Jet quenching in out-of-equilibrium QCD matter
João Barata, Kirill Boguslavski, Florian Lindenbauer, Andrey V. Sadofyev
TL;DR
The paper tackles how jets interact with nonequilibrium QCD matter in the early stages of heavy-ion collisions. It couples the Improved Opacity Expansion for medium-induced radiation with effective kinetic theory simulations that track the bulk evolution, extracting time-dependent parameters to describe the medium. By analyzing isotropic under- and over-occupied plasmas as well as expanding systems, the work shows that pre-equilibrium dynamics can leave measurable imprints on jet radiation and substructure, particularly through early-time variations of the jet quenching parameter and screening mass.
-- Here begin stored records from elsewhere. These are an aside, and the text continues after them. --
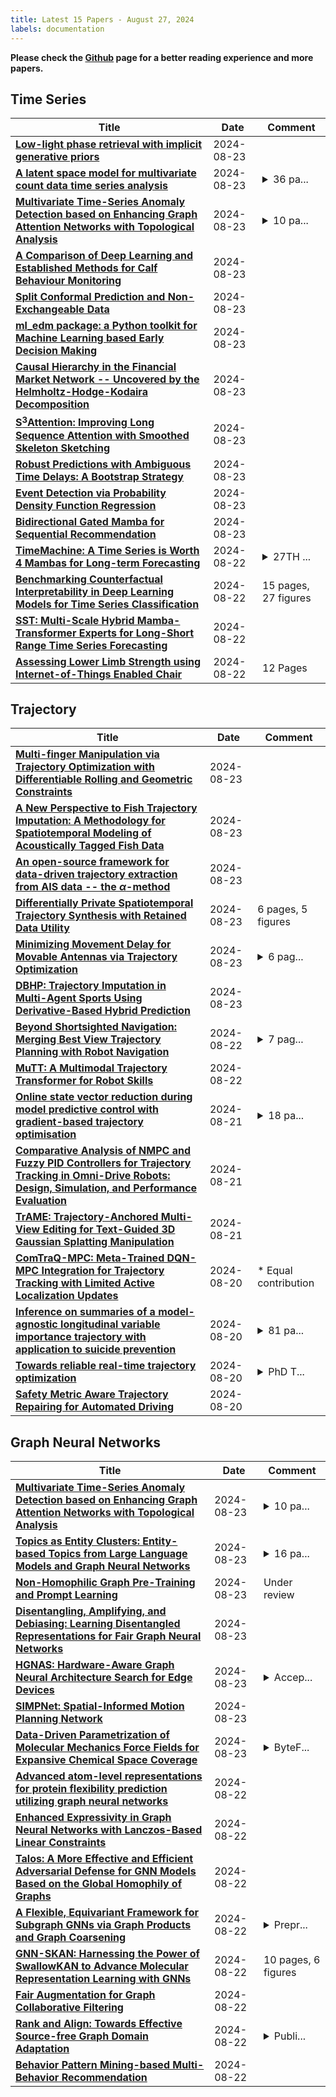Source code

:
 ```yaml
---
title: Latest 15 Papers - August 27, 2024
labels: documentation
---
```

**Please check the [Github](https://github.com/zezhishao/MTS_Daily_ArXiv) page for a better reading experience and more papers.**

## Time Series
| **Title** | **Date** | **Comment** |
| --- | --- | --- |
| **[Low-light phase retrieval with implicit generative priors](http://arxiv.org/abs/2402.17745v2)** | 2024-08-23 |  |
| **[A latent space model for multivariate count data time series analysis](http://arxiv.org/abs/2408.13162v1)** | 2024-08-23 | <details><summary>36 pa...</summary><p>36 pages, 21 figures, 6 tables</p></details> |
| **[Multivariate Time-Series Anomaly Detection based on Enhancing Graph Attention Networks with Topological Analysis](http://arxiv.org/abs/2408.13082v1)** | 2024-08-23 | <details><summary>10 pa...</summary><p>10 pages, 5 figures, to be published in CIKM 2024</p></details> |
| **[A Comparison of Deep Learning and Established Methods for Calf Behaviour Monitoring](http://arxiv.org/abs/2408.13041v1)** | 2024-08-23 |  |
| **[Split Conformal Prediction and Non-Exchangeable Data](http://arxiv.org/abs/2203.15885v2)** | 2024-08-23 |  |
| **[ml_edm package: a Python toolkit for Machine Learning based Early Decision Making](http://arxiv.org/abs/2408.12925v1)** | 2024-08-23 |  |
| **[Causal Hierarchy in the Financial Market Network -- Uncovered by the Helmholtz-Hodge-Kodaira Decomposition](http://arxiv.org/abs/2408.12839v1)** | 2024-08-23 |  |
| **[S$^3$Attention: Improving Long Sequence Attention with Smoothed Skeleton Sketching](http://arxiv.org/abs/2408.08567v2)** | 2024-08-23 |  |
| **[Robust Predictions with Ambiguous Time Delays: A Bootstrap Strategy](http://arxiv.org/abs/2408.12801v1)** | 2024-08-23 |  |
| **[Event Detection via Probability Density Function Regression](http://arxiv.org/abs/2408.12792v1)** | 2024-08-23 |  |
| **[Bidirectional Gated Mamba for Sequential Recommendation](http://arxiv.org/abs/2408.11451v2)** | 2024-08-23 |  |
| **[TimeMachine: A Time Series is Worth 4 Mambas for Long-term Forecasting](http://arxiv.org/abs/2403.09898v2)** | 2024-08-22 | <details><summary>27TH ...</summary><p>27TH EUROPEAN CONFERENCE ON ARTIFICIAL INTELLIGENCE (ECAI-2024)</p></details> |
| **[Benchmarking Counterfactual Interpretability in Deep Learning Models for Time Series Classification](http://arxiv.org/abs/2408.12666v1)** | 2024-08-22 | 15 pages, 27 figures |
| **[SST: Multi-Scale Hybrid Mamba-Transformer Experts for Long-Short Range Time Series Forecasting](http://arxiv.org/abs/2404.14757v2)** | 2024-08-22 |  |
| **[Assessing Lower Limb Strength using Internet-of-Things Enabled Chair](http://arxiv.org/abs/2209.04042v2)** | 2024-08-22 | 12 Pages |

## Trajectory
| **Title** | **Date** | **Comment** |
| --- | --- | --- |
| **[Multi-finger Manipulation via Trajectory Optimization with Differentiable Rolling and Geometric Constraints](http://arxiv.org/abs/2408.13229v1)** | 2024-08-23 |  |
| **[A New Perspective to Fish Trajectory Imputation: A Methodology for Spatiotemporal Modeling of Acoustically Tagged Fish Data](http://arxiv.org/abs/2408.13220v1)** | 2024-08-23 |  |
| **[An open-source framework for data-driven trajectory extraction from AIS data -- the $α$-method](http://arxiv.org/abs/2407.04402v3)** | 2024-08-23 |  |
| **[Differentially Private Spatiotemporal Trajectory Synthesis with Retained Data Utility](http://arxiv.org/abs/2408.12842v1)** | 2024-08-23 | 6 pages, 5 figures |
| **[Minimizing Movement Delay for Movable Antennas via Trajectory Optimization](http://arxiv.org/abs/2408.12813v1)** | 2024-08-23 | <details><summary>6 pag...</summary><p>6 pages,6 figures, submit to GLOBECOM 2024 Workshop - IRAFWCC</p></details> |
| **[DBHP: Trajectory Imputation in Multi-Agent Sports Using Derivative-Based Hybrid Prediction](http://arxiv.org/abs/2408.10878v2)** | 2024-08-23 |  |
| **[Beyond Shortsighted Navigation: Merging Best View Trajectory Planning with Robot Navigation](http://arxiv.org/abs/2408.12513v1)** | 2024-08-22 | <details><summary>7 pag...</summary><p>7 pages, 8 figures, 5 tables</p></details> |
| **[MuTT: A Multimodal Trajectory Transformer for Robot Skills](http://arxiv.org/abs/2407.15660v2)** | 2024-08-22 |  |
| **[Online state vector reduction during model predictive control with gradient-based trajectory optimisation](http://arxiv.org/abs/2408.11665v1)** | 2024-08-21 | <details><summary>18 pa...</summary><p>18 pages, 4 figures, accepted to WAFR 2024</p></details> |
| **[Comparative Analysis of NMPC and Fuzzy PID Controllers for Trajectory Tracking in Omni-Drive Robots: Design, Simulation, and Performance Evaluation](http://arxiv.org/abs/2403.06744v2)** | 2024-08-21 |  |
| **[TrAME: Trajectory-Anchored Multi-View Editing for Text-Guided 3D Gaussian Splatting Manipulation](http://arxiv.org/abs/2407.02034v2)** | 2024-08-21 |  |
| **[ComTraQ-MPC: Meta-Trained DQN-MPC Integration for Trajectory Tracking with Limited Active Localization Updates](http://arxiv.org/abs/2403.01564v3)** | 2024-08-20 | * Equal contribution |
| **[Inference on summaries of a model-agnostic longitudinal variable importance trajectory with application to suicide prevention](http://arxiv.org/abs/2311.01638v2)** | 2024-08-20 | <details><summary>81 pa...</summary><p>81 pages (34 main, 47 supplementary), 8 figures (4 main, 4 supplementary), 29 tables (2 main, 27 supplementary)</p></details> |
| **[Towards reliable real-time trajectory optimization](http://arxiv.org/abs/2408.10731v1)** | 2024-08-20 | <details><summary>PhD T...</summary><p>PhD Thesis, University of Tartu, 2024. The thesis was defended on 21st of June. https://dspace.ut.ee/items/a65d36c9-afe7-44ab-b544-20236177ed79</p></details> |
| **[Safety Metric Aware Trajectory Repairing for Automated Driving](http://arxiv.org/abs/2408.10622v1)** | 2024-08-20 |  |

## Graph Neural Networks
| **Title** | **Date** | **Comment** |
| --- | --- | --- |
| **[Multivariate Time-Series Anomaly Detection based on Enhancing Graph Attention Networks with Topological Analysis](http://arxiv.org/abs/2408.13082v1)** | 2024-08-23 | <details><summary>10 pa...</summary><p>10 pages, 5 figures, to be published in CIKM 2024</p></details> |
| **[Topics as Entity Clusters: Entity-based Topics from Large Language Models and Graph Neural Networks](http://arxiv.org/abs/2301.02458v3)** | 2024-08-23 | <details><summary>16 pa...</summary><p>16 pages, 1 figure. Accepted in LREC-COLING 2024</p></details> |
| **[Non-Homophilic Graph Pre-Training and Prompt Learning](http://arxiv.org/abs/2408.12594v2)** | 2024-08-23 | Under review |
| **[Disentangling, Amplifying, and Debiasing: Learning Disentangled Representations for Fair Graph Neural Networks](http://arxiv.org/abs/2408.12875v1)** | 2024-08-23 |  |
| **[HGNAS: Hardware-Aware Graph Neural Architecture Search for Edge Devices](http://arxiv.org/abs/2408.12840v1)** | 2024-08-23 | <details><summary>Accep...</summary><p>Accepted by IEEE Transactions on Computers</p></details> |
| **[SIMPNet: Spatial-Informed Motion Planning Network](http://arxiv.org/abs/2408.12831v1)** | 2024-08-23 |  |
| **[Data-Driven Parametrization of Molecular Mechanics Force Fields for Expansive Chemical Space Coverage](http://arxiv.org/abs/2408.12817v1)** | 2024-08-23 | <details><summary>ByteF...</summary><p>ByteFF, a machine learning parametrized MMFF</p></details> |
| **[Advanced atom-level representations for protein flexibility prediction utilizing graph neural networks](http://arxiv.org/abs/2408.12519v1)** | 2024-08-22 |  |
| **[Enhanced Expressivity in Graph Neural Networks with Lanczos-Based Linear Constraints](http://arxiv.org/abs/2408.12334v1)** | 2024-08-22 |  |
| **[Talos: A More Effective and Efficient Adversarial Defense for GNN Models Based on the Global Homophily of Graphs](http://arxiv.org/abs/2406.03833v2)** | 2024-08-22 |  |
| **[A Flexible, Equivariant Framework for Subgraph GNNs via Graph Products and Graph Coarsening](http://arxiv.org/abs/2406.09291v3)** | 2024-08-22 | <details><summary>Prepr...</summary><p>Preprint, under review</p></details> |
| **[GNN-SKAN: Harnessing the Power of SwallowKAN to Advance Molecular Representation Learning with GNNs](http://arxiv.org/abs/2408.01018v3)** | 2024-08-22 | 10 pages, 6 figures |
| **[Fair Augmentation for Graph Collaborative Filtering](http://arxiv.org/abs/2408.12208v1)** | 2024-08-22 |  |
| **[Rank and Align: Towards Effective Source-free Graph Domain Adaptation](http://arxiv.org/abs/2408.12185v1)** | 2024-08-22 | <details><summary>Publi...</summary><p>Published in IJCAI2024</p></details> |
| **[Behavior Pattern Mining-based Multi-Behavior Recommendation](http://arxiv.org/abs/2408.12152v1)** | 2024-08-22 |  |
The findings highlight the potential of jets as tomographic probes of early-time QCD dynamics and provide a framework to incorporate pre-equilibrium physics into jet quenching phenomenology, while noting limitations related to bulk anisotropies and plasma instabilities that warrant future study.
Abstract
We present the first study of jet substructure modifications during the bottom-up evolution that describes the early stages of heavy-ion collisions. To this end, we study the bremsstrahlung radiation rate of soft gluons from a hard parton propagating through out-of-equilibrium QCD matter. The gluon spectrum is computed within the Improved Opacity Expansion, which accounts for both multiple soft and single hard momentum exchanges between the hard probe and the medium. The background evolution is obtained from effective kinetic theory simulations that determine the jet quenching parameter, which in turn controls the radiation rate. We compute the radiation rate for initially under- and over-occupied systems, as well as for an expanding system undergoing hydrodynamization, which typically represents the initial stages of heavy-ion collisions. The results for these dynamical backgrounds are compared to static and thermally matched scenarios, allowing to gauge the importance of bulk expansion in the evolution of the jet cascade. Our findings show that the early stages of the bulk matter evolution in heavy-ion collisions leave a sizable imprint on the radiation pattern inside jets. These results establish a basis for incorporating pre-equilibrium dynamics into realistic descriptions of jet quenching and hard-probe evolution.